*Task brief*
Even the shortest line counts, so transcribe all the data exactly.

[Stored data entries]
Segment Open

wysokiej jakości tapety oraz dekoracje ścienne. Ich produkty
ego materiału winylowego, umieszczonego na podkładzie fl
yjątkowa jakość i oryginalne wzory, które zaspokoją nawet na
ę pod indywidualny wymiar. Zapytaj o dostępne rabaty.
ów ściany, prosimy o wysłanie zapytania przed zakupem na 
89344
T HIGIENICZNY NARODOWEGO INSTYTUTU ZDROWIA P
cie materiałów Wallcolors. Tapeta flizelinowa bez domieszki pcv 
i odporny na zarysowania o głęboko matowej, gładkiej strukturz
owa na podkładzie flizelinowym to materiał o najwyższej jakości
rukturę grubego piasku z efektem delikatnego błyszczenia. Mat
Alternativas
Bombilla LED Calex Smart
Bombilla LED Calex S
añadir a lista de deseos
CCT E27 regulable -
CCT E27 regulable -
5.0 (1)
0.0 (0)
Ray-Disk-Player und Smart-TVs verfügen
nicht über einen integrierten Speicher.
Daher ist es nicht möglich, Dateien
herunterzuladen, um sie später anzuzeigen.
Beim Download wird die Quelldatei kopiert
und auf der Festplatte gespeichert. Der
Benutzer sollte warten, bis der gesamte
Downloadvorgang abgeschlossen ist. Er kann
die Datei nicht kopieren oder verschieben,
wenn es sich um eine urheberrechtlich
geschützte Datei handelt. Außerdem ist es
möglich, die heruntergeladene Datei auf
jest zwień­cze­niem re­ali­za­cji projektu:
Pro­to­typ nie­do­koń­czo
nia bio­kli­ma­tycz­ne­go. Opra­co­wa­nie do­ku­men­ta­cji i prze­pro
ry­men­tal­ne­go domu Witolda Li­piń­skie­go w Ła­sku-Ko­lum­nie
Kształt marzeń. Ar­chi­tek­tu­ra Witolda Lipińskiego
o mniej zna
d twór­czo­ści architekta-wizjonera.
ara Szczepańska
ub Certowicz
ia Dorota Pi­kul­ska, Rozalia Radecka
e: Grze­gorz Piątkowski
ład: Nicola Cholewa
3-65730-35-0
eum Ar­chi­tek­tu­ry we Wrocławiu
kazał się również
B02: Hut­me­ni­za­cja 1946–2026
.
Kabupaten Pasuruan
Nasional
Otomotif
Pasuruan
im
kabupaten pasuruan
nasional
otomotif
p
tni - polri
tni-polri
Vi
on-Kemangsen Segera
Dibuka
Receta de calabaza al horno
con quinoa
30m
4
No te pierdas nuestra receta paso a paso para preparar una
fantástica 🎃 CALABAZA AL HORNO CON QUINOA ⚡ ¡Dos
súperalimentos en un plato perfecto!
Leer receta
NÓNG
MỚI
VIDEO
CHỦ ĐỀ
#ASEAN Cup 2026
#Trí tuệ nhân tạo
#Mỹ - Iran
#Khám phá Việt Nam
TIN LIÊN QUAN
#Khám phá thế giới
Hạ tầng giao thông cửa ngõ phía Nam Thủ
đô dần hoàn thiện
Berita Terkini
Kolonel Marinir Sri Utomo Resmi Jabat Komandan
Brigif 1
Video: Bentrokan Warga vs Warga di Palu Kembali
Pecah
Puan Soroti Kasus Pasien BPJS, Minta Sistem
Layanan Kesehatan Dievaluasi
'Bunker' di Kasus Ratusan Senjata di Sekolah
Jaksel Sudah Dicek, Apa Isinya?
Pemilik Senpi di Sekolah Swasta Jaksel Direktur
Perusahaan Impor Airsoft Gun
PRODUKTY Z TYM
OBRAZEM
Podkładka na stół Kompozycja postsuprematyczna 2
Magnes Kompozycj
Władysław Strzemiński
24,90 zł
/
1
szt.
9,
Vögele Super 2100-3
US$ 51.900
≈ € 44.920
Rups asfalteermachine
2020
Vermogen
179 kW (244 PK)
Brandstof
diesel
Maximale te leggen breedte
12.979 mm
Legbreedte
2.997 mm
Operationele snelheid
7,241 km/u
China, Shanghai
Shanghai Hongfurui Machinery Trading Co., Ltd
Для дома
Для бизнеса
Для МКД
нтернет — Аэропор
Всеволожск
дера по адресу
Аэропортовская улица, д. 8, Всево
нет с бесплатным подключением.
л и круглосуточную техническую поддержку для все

Segment Closed

*Result below*
wysokiej jakości tapety oraz dekoracje ścienne. Ich produkty
ego materiału winylowego, umieszczonego na podkładzie fl
yjątkowa jakość i oryginalne wzory, które zaspokoją nawet na
ę pod indywidualny wymiar. Zapytaj o dostępne rabaty.
ów ściany, prosimy o wysłanie zapytania przed zakupem na 
89344
T HIGIENICZNY NARODOWEGO INSTYTUTU ZDROWIA P
cie materiałów Wallcolors. Tapeta flizelinowa bez domieszki pcv 
i odporny na zarysowania o głęboko matowej, gładkiej strukturz
owa na podkładzie flizelinowym to materiał o najwyższej jakości
rukturę grubego piasku z efektem delikatnego błyszczenia. Mat
Alternativas
Bombilla LED Calex Smart
Bombilla LED Calex S
añadir a lista de deseos
CCT E27 regulable -
CCT E27 regulable -
5.0 (1)
0.0 (0)
Ray-Disk-Player und Smart-TVs verfügen
nicht über einen integrierten Speicher.
Daher ist es nicht möglich, Dateien
herunterzuladen, um sie später anzuzeigen.
Beim Download wird die Quelldatei kopiert
und auf der Festplatte gespeichert. Der
Benutzer sollte warten, bis der gesamte
Downloadvorgang abgeschlossen ist. Er kann
die Datei nicht kopieren oder verschieben,
wenn es sich um eine urheberrechtlich
geschützte Datei handelt. Außerdem ist es
möglich, die heruntergeladene Datei auf
jest zwień­cze­niem re­ali­za­cji projektu:
Pro­to­typ nie­do­koń­czo
nia bio­kli­ma­tycz­ne­go. Opra­co­wa­nie do­ku­men­ta­cji i prze­pro
ry­men­tal­ne­go domu Witolda Li­piń­skie­go w Ła­sku-Ko­lum­nie
Kształt marzeń. Ar­chi­tek­tu­ra Witolda Lipińskiego
o mniej zna
d twór­czo­ści architekta-wizjonera.
ara Szczepańska
ub Certowicz
ia Dorota Pi­kul­ska, Rozalia Radecka
e: Grze­gorz Piątkowski
ład: Nicola Cholewa
3-65730-35-0
eum Ar­chi­tek­tu­ry we Wrocławiu
kazał się również
B02: Hut­me­ni­za­cja 1946–2026
.
Kabupaten Pasuruan
Nasional
Otomotif
Pasuruan
im
kabupaten pasuruan
nasional
otomotif
p
tni - polri
tni-polri
Vi
on-Kemangsen Segera
Dibuka
Receta de calabaza al horno
con quinoa
30m
4
No te pierdas nuestra receta paso a paso para preparar una
fantástica 🎃 CALABAZA AL HORNO CON QUINOA ⚡ ¡Dos
súperalimentos en un plato perfecto!
Leer receta
NÓNG
MỚI
VIDEO
CHỦ ĐỀ
#ASEAN Cup 2026
#Trí tuệ nhân tạo
#Mỹ - Iran
#Khám phá Việt Nam
TIN LIÊN QUAN
#Khám phá thế giới
Hạ tầng giao thông cửa ngõ phía Nam Thủ
đô dần hoàn thiện
Berita Terkini
Kolonel Marinir Sri Utomo Resmi Jabat Komandan
Brigif 1
Video: Bentrokan Warga vs Warga di Palu Kembali
Pecah
Puan Soroti Kasus Pasien BPJS, Minta Sistem
Layanan Kesehatan Dievaluasi
'Bunker' di Kasus Ratusan Senjata di Sekolah
Jaksel Sudah Dicek, Apa Isinya?
Pemilik Senpi di Sekolah Swasta Jaksel Direktur
Perusahaan Impor Airsoft Gun
PRODUKTY Z TYM
OBRAZEM
Podkładka na stół Kompozycja postsuprematyczna 2
Magnes Kompozycj
Władysław Strzemiński
24,90 zł
/
1
szt.
9,
Vögele Super 2100-3
US$ 51.900
≈ € 44.920
Rups asfalteermachine
2020
Vermogen
179 kW (244 PK)
Brandstof
diesel
Maximale te leggen breedte
12.979 mm
Legbreedte
2.997 mm
Operationele snelheid
7,241 km/u
China, Shanghai
Shanghai Hongfurui Machinery Trading Co., Ltd
Для дома
Для бизнеса
Для МКД
нтернет — Аэропор
Всеволожск
дера по адресу
Аэропортовская улица, д. 8, Всево
нет с бесплатным подключением.
л и круглосуточную техническую поддержку для все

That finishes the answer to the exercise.